■ Assigned task ■
In the copy, include every entry exactly but none of its images.
=== Dataset content ===
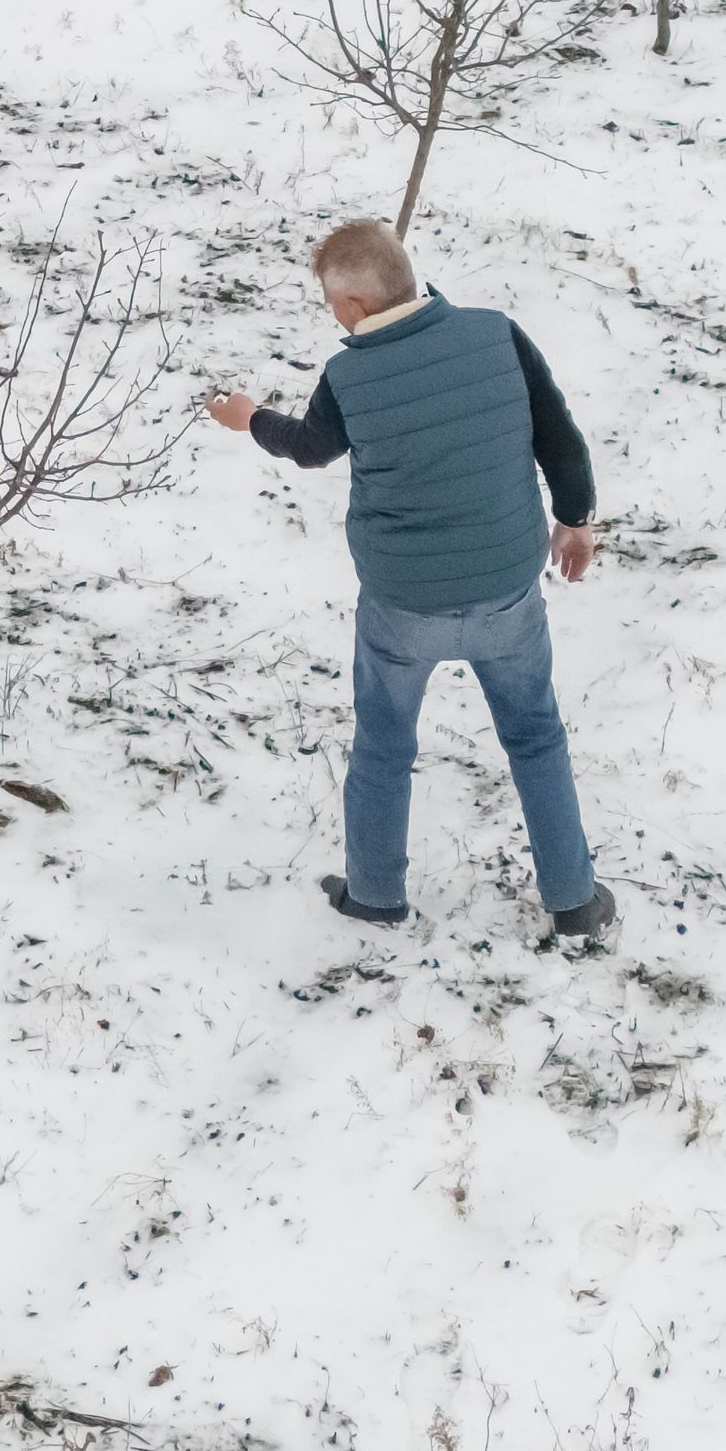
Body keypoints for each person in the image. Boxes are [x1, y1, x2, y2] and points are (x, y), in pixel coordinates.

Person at [201, 218, 612, 943]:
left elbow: (309, 448)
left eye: (333, 307)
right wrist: (574, 518)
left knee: (384, 745)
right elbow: (559, 435)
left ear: (354, 307)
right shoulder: (497, 335)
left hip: (403, 605)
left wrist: (250, 419)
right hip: (507, 589)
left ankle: (375, 896)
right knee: (536, 736)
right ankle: (574, 900)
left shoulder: (349, 376)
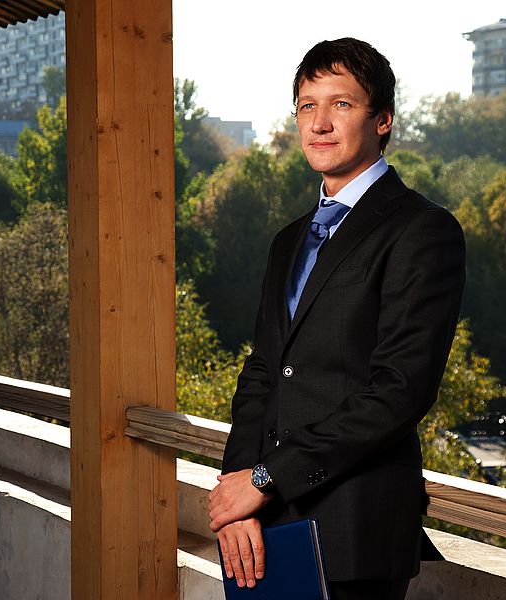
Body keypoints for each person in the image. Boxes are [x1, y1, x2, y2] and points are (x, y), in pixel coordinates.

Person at [208, 37, 465, 600]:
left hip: (354, 532)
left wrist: (264, 479)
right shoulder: (289, 240)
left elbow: (398, 391)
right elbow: (262, 374)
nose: (319, 123)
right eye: (307, 106)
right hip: (262, 530)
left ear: (383, 120)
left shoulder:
===
■ Exercise result ■
Body keypoints for each person in the image. Boxes are [x1, y1, x2, y2] and points are (x, y), in pixel coordinates.

Person at [201, 218, 612, 943]:
left elbow: (309, 448)
left eye: (333, 307)
right wrist: (574, 518)
left knee: (384, 745)
right elbow: (559, 435)
left ear: (354, 307)
right shoulder: (497, 335)
left hip: (403, 605)
left wrist: (250, 419)
right hip: (507, 589)
left ankle: (375, 896)
right knee: (536, 736)
right ankle: (574, 900)
left shoulder: (349, 376)
Body keypoints for each person in the image. Boxes are [x1, y1, x2, y2] and points are (x, y), in pixel coordinates.

Person at [208, 37, 465, 600]:
left hip: (354, 532)
left wrist: (264, 479)
right shoulder: (289, 240)
left elbow: (398, 391)
right elbow: (262, 374)
nose: (319, 123)
right eye: (307, 106)
right hip: (262, 530)
left ear: (383, 120)
left shoulder:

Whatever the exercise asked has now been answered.